__Input data__:
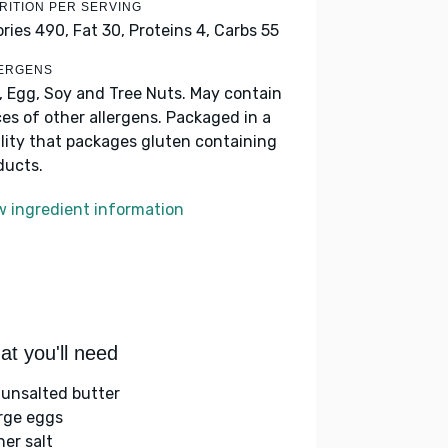
RITION PER SERVING
ories 490,
Fat 30,
Proteins 4,
Carbs 55
ERGENS
k, Egg, Soy and Tree Nuts. May contain
ces of other allergens. Packaged in a
ility that packages gluten containing
ducts.
w ingredient information
t you'll need
 unsalted butter
arge eggs
her salt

__Exercise aim__:
Transcribe every entry word for word, but omit the pictures.

__Result of this task__:
RITION PER SERVING
ories 490,
Fat 30,
Proteins 4,
Carbs 55
ERGENS
k, Egg, Soy and Tree Nuts. May contain
ces of other allergens. Packaged in a
ility that packages gluten containing
ducts.
w ingredient information
t you'll need
 unsalted butter
arge eggs
her salt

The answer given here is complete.